Судьба Убийцы
Шрифт:
– Нет. Та отправилась на дно бухты Клерреса, когда Совершенный стал драконами и мы все упали в воду. Это новая. Тот, кого ты называешь Шутом, дал ее мне, вместе с книгой для записи снов. Ту он читает и пытается помочь мне понимать их. Но эта… Он объяснил, что ты должен все свои воспоминания вложить в твоего волка, чтобы он смог стать каменным волком, как Верити стал каменным драконом.

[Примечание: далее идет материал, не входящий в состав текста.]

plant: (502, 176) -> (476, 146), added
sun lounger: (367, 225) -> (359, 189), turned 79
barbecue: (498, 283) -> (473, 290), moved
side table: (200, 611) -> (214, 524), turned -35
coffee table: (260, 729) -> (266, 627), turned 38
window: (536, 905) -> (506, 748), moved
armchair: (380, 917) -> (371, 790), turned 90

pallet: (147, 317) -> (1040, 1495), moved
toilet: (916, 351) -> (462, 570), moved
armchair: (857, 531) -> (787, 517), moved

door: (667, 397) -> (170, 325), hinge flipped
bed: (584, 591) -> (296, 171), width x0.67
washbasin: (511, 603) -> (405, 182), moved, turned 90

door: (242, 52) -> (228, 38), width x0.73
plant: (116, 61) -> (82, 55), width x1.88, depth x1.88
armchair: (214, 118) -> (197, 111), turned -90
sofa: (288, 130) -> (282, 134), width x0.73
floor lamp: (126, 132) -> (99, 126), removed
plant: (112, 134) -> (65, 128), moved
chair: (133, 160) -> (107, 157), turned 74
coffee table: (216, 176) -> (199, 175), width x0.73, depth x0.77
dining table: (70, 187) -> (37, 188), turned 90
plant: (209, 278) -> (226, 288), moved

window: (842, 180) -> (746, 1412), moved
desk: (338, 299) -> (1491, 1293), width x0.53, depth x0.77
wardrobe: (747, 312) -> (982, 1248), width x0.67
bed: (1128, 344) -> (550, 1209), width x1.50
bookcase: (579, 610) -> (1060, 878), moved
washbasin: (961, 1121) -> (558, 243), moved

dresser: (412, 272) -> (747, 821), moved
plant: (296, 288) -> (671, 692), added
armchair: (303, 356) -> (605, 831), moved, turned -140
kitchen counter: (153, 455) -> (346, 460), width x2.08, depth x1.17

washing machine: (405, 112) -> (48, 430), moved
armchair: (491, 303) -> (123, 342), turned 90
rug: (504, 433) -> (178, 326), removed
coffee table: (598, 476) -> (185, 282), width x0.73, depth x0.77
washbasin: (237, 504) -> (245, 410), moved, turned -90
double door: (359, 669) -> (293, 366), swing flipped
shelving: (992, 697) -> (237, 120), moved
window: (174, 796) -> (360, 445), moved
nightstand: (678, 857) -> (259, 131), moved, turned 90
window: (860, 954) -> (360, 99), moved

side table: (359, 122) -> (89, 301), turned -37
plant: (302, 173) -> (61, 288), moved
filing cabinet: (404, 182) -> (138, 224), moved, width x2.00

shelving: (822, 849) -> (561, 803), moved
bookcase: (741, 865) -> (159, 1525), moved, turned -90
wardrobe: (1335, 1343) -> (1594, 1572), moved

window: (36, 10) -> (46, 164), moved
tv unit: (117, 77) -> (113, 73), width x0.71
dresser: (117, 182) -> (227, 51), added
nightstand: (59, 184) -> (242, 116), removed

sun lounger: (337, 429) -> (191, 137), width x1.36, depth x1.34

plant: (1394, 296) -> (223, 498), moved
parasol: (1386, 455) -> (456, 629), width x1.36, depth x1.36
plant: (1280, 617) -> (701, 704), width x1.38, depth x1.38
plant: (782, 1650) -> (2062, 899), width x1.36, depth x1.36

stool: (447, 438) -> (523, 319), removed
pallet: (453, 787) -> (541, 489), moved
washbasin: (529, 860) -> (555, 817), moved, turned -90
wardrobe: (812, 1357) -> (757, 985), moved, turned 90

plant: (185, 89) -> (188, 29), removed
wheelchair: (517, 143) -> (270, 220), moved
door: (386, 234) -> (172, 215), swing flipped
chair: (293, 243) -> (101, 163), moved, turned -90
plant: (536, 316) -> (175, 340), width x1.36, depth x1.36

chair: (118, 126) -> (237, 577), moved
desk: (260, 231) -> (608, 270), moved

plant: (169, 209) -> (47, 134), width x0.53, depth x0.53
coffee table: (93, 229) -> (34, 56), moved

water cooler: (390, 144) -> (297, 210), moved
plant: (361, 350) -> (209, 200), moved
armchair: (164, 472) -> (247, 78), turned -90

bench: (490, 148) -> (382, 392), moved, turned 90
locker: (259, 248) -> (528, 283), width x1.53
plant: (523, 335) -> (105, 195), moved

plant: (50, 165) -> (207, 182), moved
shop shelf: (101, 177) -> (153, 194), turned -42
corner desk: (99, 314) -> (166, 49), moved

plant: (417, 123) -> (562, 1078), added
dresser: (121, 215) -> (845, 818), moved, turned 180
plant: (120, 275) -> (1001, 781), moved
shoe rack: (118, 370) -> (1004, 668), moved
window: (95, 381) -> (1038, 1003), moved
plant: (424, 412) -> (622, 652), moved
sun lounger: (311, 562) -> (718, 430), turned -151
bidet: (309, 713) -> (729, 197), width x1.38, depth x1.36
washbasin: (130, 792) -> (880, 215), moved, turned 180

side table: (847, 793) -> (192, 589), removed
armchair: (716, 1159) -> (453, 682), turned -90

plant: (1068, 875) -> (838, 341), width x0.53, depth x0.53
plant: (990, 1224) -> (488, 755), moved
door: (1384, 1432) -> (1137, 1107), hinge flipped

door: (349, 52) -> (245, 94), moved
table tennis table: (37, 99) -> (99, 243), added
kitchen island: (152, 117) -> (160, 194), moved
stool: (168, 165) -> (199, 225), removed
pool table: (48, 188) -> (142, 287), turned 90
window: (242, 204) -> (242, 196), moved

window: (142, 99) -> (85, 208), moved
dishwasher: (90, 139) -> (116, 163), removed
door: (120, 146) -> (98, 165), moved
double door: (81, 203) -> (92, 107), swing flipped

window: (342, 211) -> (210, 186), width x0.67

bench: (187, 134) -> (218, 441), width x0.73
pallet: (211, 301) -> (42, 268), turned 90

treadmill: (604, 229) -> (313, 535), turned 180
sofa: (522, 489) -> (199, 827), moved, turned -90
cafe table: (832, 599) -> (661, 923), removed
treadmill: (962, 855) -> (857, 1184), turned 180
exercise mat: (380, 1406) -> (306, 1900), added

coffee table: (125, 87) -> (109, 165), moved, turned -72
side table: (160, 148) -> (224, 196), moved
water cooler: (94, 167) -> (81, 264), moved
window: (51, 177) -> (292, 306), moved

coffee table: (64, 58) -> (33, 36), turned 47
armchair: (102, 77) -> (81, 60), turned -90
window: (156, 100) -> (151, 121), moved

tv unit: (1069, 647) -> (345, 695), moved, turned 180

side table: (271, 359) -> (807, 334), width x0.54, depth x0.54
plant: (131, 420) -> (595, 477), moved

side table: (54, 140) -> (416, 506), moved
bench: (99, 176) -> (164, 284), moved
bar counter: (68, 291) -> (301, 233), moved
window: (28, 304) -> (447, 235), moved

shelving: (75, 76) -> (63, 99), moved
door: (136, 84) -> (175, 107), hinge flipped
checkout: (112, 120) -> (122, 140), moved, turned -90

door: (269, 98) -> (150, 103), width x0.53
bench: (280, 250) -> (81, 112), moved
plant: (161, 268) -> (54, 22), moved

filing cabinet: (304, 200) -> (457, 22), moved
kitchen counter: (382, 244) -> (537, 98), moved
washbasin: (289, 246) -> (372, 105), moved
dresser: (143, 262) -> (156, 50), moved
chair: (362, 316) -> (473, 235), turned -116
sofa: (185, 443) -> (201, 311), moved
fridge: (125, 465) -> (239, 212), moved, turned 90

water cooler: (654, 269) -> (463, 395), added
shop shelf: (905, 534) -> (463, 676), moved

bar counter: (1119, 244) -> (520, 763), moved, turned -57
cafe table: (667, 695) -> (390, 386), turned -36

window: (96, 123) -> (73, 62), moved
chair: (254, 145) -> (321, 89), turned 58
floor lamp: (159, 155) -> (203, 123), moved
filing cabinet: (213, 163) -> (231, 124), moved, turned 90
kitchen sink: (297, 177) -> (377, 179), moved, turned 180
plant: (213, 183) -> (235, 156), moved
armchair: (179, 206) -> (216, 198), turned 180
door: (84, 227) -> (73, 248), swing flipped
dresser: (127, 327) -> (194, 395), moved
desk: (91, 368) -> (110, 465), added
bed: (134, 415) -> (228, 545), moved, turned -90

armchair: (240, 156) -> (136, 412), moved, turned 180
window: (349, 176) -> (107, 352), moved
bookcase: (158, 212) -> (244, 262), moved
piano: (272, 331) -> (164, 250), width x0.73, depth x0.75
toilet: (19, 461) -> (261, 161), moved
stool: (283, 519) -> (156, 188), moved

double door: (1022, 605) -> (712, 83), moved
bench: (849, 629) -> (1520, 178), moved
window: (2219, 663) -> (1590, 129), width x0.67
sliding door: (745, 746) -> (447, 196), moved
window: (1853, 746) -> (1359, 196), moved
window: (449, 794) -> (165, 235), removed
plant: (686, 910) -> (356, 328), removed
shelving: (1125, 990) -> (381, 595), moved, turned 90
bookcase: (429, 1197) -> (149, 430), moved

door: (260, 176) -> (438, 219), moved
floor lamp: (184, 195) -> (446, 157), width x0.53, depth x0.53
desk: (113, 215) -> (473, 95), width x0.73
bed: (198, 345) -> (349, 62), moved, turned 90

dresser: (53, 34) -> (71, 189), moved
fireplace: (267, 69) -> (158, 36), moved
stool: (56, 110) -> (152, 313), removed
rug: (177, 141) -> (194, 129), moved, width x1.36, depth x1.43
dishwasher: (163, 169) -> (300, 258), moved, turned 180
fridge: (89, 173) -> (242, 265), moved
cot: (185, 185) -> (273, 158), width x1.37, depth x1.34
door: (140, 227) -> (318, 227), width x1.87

Но пока ты помещаешь воспоминания в него, я могла бы записывать их, если ты будешь говорить о них вслух. Чтобы у меня осталось от тебя хотя бы это.
– О чем же мне тебе рассказать? – было тяжело оставаться сосредоточенным на ней. Мой волк ждал меня.
– Обо всём. О том, что ты мог бы рассказать мне, пока я расту. Какое твое первое воспоминание?
Обо
– Первое мое четкое воспоминание? Знаю, у меня есть более старые воспоминания, но я спрятал их от себя очень давно, – я сделал глубокий вдох, снова пряча подальше воспоминания. Вкладывая боль и радость глубоко в камень. – Я промок насквозь под дождем. День был холодным и промозглым. Рука, держащая мою - твердой и мозолистой. Хватка была безжалостной, но не злой. Булыжник был скользким, и эта хватка удерживала меня от падения, когда я поскальзывался. Но она также не давала мне развернуться и побежать назад к матери.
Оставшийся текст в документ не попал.